How To Get Better Sleep At Night and Stay Asleep
A large, and grave, problem that much of our society faces today is a lack of good sleep. What’s “good” sleep you ask? “Good” sleep is when you can completely shut down, power off, and clear your mind from any thoughts and just let your body rest. When everyone is constantly on the go, answering phone calls or replying to emails or even running the kids from one activity to another, the hustle and bustle never seems to end. Now more than ever, our bodies require good sleep in the middle of our hectic schedules. Here are some simple ways to get better sleep at night!
1. Eat early.
Eating your last bite of food at least 2 hours before you hit the hay will give your body enough time to digest. By making this little change, your body won’t have to work nearly as hard when you are trying to sleep and you may even rid yourself of any discomfort from over eating at night. If you can’t give yourself that much time between eating and sleeping, try to make your meal size smaller so that you don’t go to sleep full or bloated.
2. Put your phone away.
Think about the last thing you do before going to sleep. Do you check your phone? Chances are you probably do. Whether it’s scrolling through social media, catching up on texts, or answering those last minute work emails, there are plenty things you could be doing on your phone. However, the trick is to not. Putting your phone away and giving yourself some down time prior to sleeping allows you to clear your mind.
3. Focus on your internal clock, not your external one.
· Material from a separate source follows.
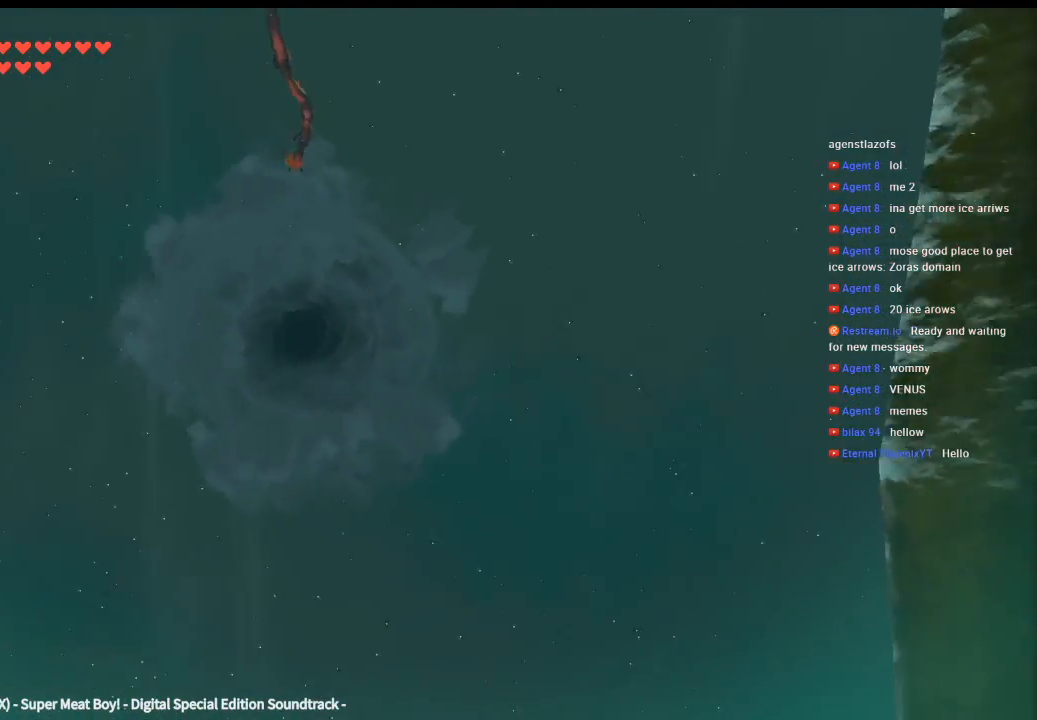
{"dt_ms": 500, "buttons": [], "left_stick": "center", "events": []}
More often than not, we get distracted by how late we are staying up, how early we have to get up, or how much sleep we are getting. When in fact, these are all just numbers. These are numbers that mean little to nothing unless we do something to actively change our lifestyle to adapt to better numbers. Some ways to do this is to go to sleep and wake up at the same time everyday, so that your body naturally falls into a pattern. Try to place your alarm clock out of your line of vision so that you do not feel compelled to constantly be checking the time.
4. Lights off, lights on!
This is a really simple, and potentially a common sense, tip, but it can often slip our minds. Make sure the light in your house matches the light outside. Try to keep your surroundings as natural as possible. For example, in the mornings, let light flood your room so that your body feels awake. At night, try to lower or even turn off your lights so that your body feels the need to go to sleep. This may even require you to power off your digital devices to avoid any middle of the night glows.
You may or may not have heard many of these tips before, but it’s really crucial to incorporate them into your life. Sleep is something that goes easily neglected, but our bodies and minds function better with it.